Try to limit your time in your cart when the temperature gets above 80 degrees Fahrenheit or so to prevent serious damage.
The higher the temperature, the more you may need to cut back on your time on your cart, paying attention to any heat gauge on your dash to ensure that you avoid serious battery damage.
5. Trying To Fill the Battery with More Acid
This problem is more of a maintenance mistake than a true concern with your battery, and it is something that many people have done—filling the battery with more acid.
In most cases, your golf cart battery is not going to need an acid refresher throughout its lifespan in the same way that it needs water.
That’s because water will evaporate with time in a way that acid does not, meaning that the original acid in your battery is likely to stay strong and secure for many years.
If you do find that your battery is low on acid, do not pour any into your battery alongside your water because you’re likely to damage the structure of the cell.
Also, never pour acid into your battery alongside water because this will likely only increase the risk of a serious leak occurring.
Instead, contact a golf cart professional who knows how to add acid to your battery to minimize your risk of damage.

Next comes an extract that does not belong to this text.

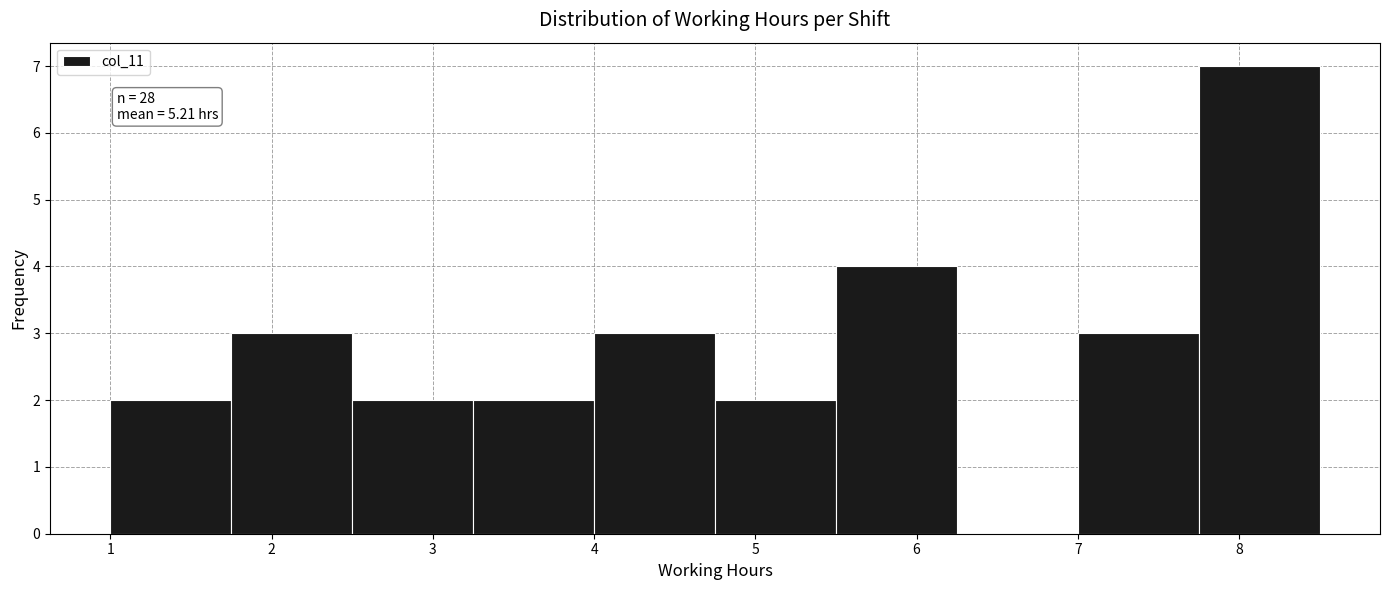

Which range on the x-axis has the tallest bar?

7.75 to 8.50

They can either add this acid to get your battery back up to its normal level or install a new battery, whatever option makes the most sense for your cart’s needs.
6. Damage To The Battery Exterior
Lastly, it is important to know how to spot the various types of damage that may occur throughout the structure of the battery’s exterior by paying to problems that impact its design, such as the following:
- Cracks in the surface around connecting areas, such as screws or wire connectors.
- Holes caused by aging that may expand slightly as your battery deteriorates.
- Wear-and-tear at the corners where the sides of the battery meet.
- Damage at the bottom of the battery that may not be immediately visible.
If your golf cart battery’s exterior is severely damaged, it may be important to contact a professional to purchase a replacement, as repairing this problem is usually not an option.